What’s difficult though is that these ants mostly forage at night especially during the summer and can therefore stealthily cause destruction.
Fortunately, there are common signs that indicate the presence of leafcutter ants.These signs are as follows:
- Damage. A prevalent sign of a leafcutter ant infestation are damaged leaves. These ants will chew on leaves and leave them with holes or cuts resembling damage caused by other leaf-chewing insects.
- Foraging Trails. Leafcutter may sometimes leave a trail of cut-up fragments of leaves that they’ve collected. This will make it easier to locate their nests.
- Mounds. Leafcutter ants build their nests in moist, well-drained, or loamy soil and produce crater-shaped mounds. Finding these mounds in your land or garden along with damaged leaves may well indicate the presence of these ants. Be careful with these mounds however, as other more aggressive ants such as the notorious fire ants may also build them.
- Leafcutter Ants. Lastly, there are of course the ants themselves. Leafcutters are red or brown long-legged ants that measure around 2mm to 13mm (0.07″ to 0.51″) in length. They usually forage at night and can generally be found on trees feeding on sap or collecting leaves.
How To Get Rid Or Prevent Leafcutter Ants
Once you’ve identified that you do indeed have a leafcutter ant problem, the general recommendation is to contact professional help. That way, they can properly apply treatment and measures to not only get rid of the leafcutter ant colony, but to also prevent them from establishing new ones.

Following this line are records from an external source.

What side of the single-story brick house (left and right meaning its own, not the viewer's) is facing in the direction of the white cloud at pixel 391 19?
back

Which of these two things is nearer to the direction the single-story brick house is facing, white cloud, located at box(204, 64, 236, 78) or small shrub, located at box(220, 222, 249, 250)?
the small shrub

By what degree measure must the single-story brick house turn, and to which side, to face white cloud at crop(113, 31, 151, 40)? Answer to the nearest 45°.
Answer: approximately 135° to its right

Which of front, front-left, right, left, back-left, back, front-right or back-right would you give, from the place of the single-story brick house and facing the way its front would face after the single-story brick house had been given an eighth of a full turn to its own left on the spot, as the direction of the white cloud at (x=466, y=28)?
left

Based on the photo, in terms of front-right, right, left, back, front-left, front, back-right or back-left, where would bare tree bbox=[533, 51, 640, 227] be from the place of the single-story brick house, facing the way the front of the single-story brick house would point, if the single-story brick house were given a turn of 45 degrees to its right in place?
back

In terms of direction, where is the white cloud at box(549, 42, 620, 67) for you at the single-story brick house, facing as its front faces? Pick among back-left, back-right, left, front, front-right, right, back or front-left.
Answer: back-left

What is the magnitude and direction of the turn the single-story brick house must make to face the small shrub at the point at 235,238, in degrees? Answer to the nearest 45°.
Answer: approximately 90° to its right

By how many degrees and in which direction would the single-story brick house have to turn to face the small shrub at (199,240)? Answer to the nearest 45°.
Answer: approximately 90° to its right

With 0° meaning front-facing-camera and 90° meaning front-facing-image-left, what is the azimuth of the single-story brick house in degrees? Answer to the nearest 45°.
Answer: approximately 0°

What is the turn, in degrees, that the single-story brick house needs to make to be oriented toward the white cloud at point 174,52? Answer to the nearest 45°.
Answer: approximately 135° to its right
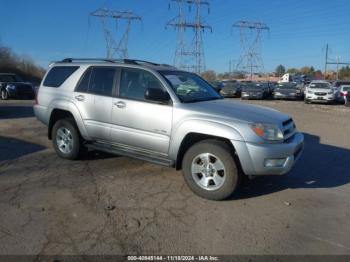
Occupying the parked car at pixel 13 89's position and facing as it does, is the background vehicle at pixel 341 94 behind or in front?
in front

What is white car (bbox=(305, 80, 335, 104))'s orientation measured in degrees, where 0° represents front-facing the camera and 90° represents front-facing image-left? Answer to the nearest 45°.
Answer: approximately 0°

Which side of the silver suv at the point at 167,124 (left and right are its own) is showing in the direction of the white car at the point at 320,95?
left

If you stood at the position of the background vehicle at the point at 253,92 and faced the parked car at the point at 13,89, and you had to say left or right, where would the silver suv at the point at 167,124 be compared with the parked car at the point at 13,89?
left

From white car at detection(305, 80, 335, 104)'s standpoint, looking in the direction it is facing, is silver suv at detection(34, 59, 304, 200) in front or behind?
in front

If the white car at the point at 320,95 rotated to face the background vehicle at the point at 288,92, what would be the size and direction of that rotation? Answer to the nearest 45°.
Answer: approximately 135° to its right

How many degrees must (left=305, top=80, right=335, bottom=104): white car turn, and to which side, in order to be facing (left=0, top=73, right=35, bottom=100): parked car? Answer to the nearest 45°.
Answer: approximately 45° to its right

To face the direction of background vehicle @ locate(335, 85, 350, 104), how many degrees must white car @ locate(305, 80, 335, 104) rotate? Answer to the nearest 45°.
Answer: approximately 135° to its left

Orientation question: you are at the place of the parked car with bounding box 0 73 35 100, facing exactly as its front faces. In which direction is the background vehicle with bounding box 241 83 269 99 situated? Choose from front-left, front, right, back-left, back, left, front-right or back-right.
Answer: front-left

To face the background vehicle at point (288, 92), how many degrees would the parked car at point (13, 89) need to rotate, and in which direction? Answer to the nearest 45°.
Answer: approximately 45° to its left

Doing so also rids you of the hassle of choosing and applying the right insecticides. Note that some insecticides may be harmful to other pets while some cannot be applied to agricultural sites.

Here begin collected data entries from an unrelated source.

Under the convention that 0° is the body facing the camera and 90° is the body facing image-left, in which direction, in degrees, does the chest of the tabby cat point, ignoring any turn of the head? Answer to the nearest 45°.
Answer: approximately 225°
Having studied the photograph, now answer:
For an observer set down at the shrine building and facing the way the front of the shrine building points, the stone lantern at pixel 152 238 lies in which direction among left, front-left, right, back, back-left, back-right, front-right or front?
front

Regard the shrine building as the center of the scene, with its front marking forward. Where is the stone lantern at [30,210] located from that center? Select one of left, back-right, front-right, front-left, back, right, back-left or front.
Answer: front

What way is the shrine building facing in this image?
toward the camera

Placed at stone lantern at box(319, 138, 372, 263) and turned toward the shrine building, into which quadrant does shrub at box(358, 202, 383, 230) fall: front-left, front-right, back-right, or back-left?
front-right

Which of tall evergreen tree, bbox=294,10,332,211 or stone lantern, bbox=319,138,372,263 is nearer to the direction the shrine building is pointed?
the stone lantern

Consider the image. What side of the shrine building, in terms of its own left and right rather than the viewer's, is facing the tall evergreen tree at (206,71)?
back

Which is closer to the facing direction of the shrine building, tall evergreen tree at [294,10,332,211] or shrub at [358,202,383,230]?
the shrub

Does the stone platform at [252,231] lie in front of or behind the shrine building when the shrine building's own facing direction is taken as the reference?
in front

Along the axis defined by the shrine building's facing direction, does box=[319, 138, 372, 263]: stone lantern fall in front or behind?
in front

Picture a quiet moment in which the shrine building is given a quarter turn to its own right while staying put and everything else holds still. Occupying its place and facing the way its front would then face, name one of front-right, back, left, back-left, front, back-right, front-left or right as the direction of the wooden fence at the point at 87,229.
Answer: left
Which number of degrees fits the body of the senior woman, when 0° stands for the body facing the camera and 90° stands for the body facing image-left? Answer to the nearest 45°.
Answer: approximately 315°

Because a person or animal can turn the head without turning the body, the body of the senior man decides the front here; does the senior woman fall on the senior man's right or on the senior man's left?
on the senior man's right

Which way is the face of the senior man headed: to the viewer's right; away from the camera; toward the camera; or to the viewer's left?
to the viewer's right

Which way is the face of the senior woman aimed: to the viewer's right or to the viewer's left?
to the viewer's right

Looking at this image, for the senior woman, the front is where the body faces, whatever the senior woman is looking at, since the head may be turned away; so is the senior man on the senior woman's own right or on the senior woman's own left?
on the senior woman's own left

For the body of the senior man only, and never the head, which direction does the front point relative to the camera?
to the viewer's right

If you would like to try and give it a go yourself however, here are some methods you can follow:
Drenching. A simple way to try and get rid of leafcutter ants is to drench their nests with boiling water or insecticides. The latter of course will be more effective, but if either don’t reach the queen then you’ll have to regularly keep an eye out for mounds and drench regularly.
Spraying Insecticide. Apart from drenching the nest or mound itself, you can also spray non-repellent insecticides on your plants and around your house. Similar to drenching, this may require multiple applications to fully get rid of the colony.
Do Ants Eat Flowers?
No, ants do not eat flowers. Ants frequently visit flowers for nectar, a sweet food source that offers a good deal of nutrients. Similar to leaves though, while ants don’t feed on flowers directly, it doesn’t mean that they can’t damage them.

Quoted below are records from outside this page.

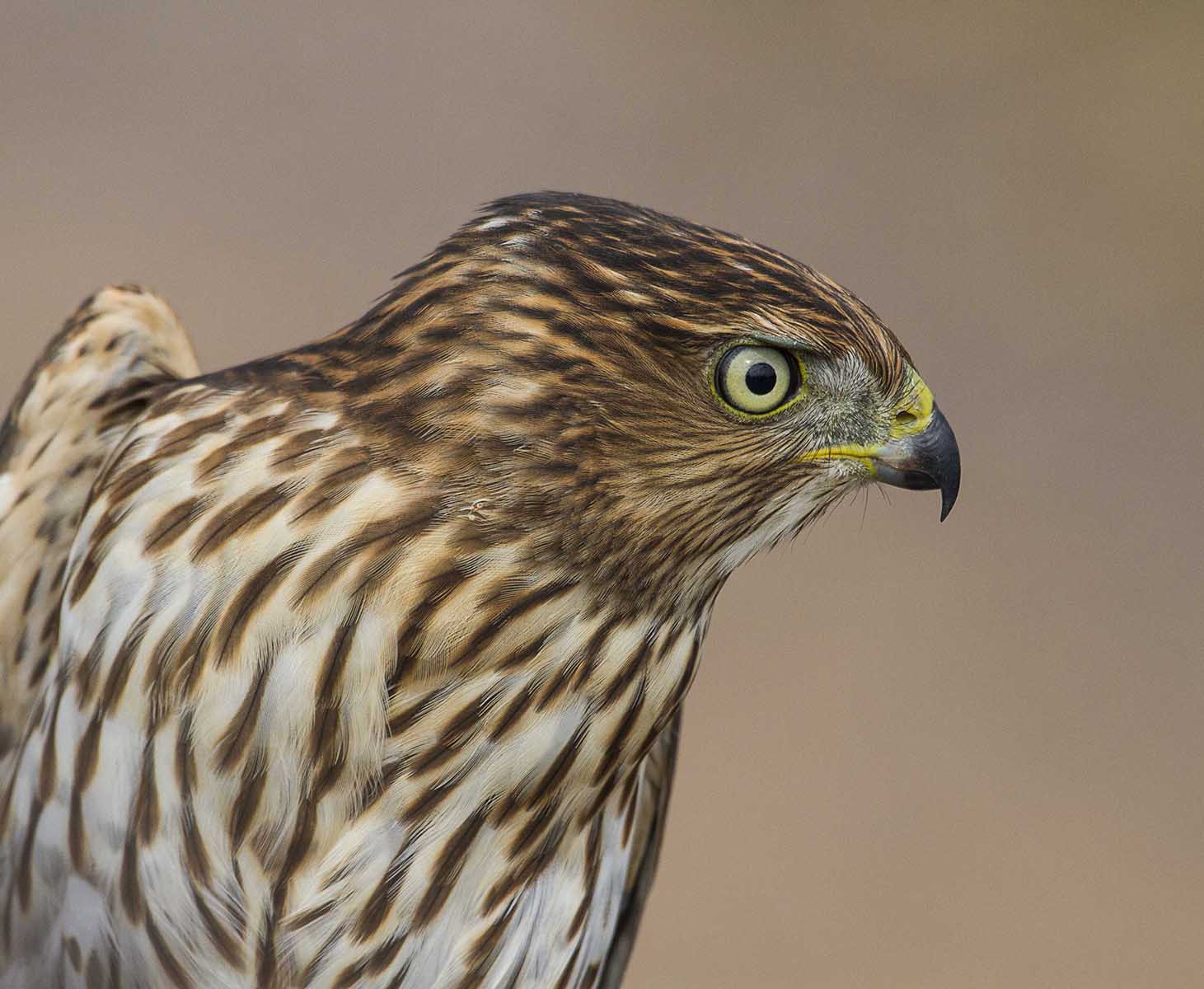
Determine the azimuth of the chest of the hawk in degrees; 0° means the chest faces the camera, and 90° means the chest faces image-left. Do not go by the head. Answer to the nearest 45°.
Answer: approximately 315°
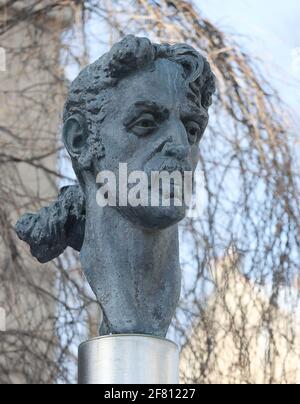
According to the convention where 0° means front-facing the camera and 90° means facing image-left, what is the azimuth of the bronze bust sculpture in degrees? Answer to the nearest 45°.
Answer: approximately 315°
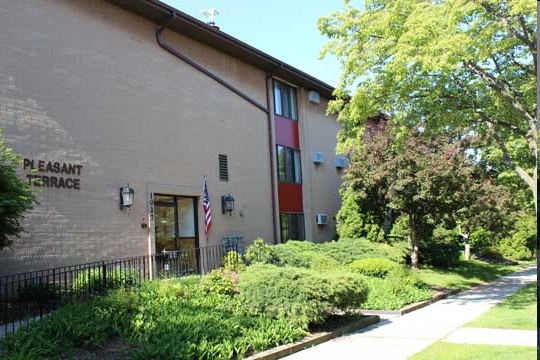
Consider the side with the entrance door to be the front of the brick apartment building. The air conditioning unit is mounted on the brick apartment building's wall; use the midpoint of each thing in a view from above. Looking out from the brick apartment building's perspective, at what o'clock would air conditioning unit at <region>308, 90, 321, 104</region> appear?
The air conditioning unit is roughly at 9 o'clock from the brick apartment building.

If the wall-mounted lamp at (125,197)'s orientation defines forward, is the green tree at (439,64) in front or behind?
in front

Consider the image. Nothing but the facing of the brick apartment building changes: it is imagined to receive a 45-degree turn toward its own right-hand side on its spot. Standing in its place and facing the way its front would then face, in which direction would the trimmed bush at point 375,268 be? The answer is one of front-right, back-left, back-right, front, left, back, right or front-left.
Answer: left

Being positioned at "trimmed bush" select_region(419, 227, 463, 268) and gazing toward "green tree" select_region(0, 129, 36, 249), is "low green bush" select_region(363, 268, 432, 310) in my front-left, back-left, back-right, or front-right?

Some ants may chew on different parts of flowers as they try to obtain nectar. They may sometimes dislodge the pistil and negatively affect seed production.
Do Ants Eat Grass?
Likewise, ants also don’t eat grass. Again though, they too can damage grass as they build their nests in soil. These nests produce mounds which may uproot grass and damage grass roots.
Grass leaves may also be targeted and cut down by leafcutter ants for their farms.
Summary: Do Ants Eat Leaves?
To summarize, no ants do not eat leaves. A group of ants called leafcutter ants however, are known to cut down, collect, and take back leaves to their nests. They do this not to consume the leaves, but to cultivate fungi which they then eventually feed on.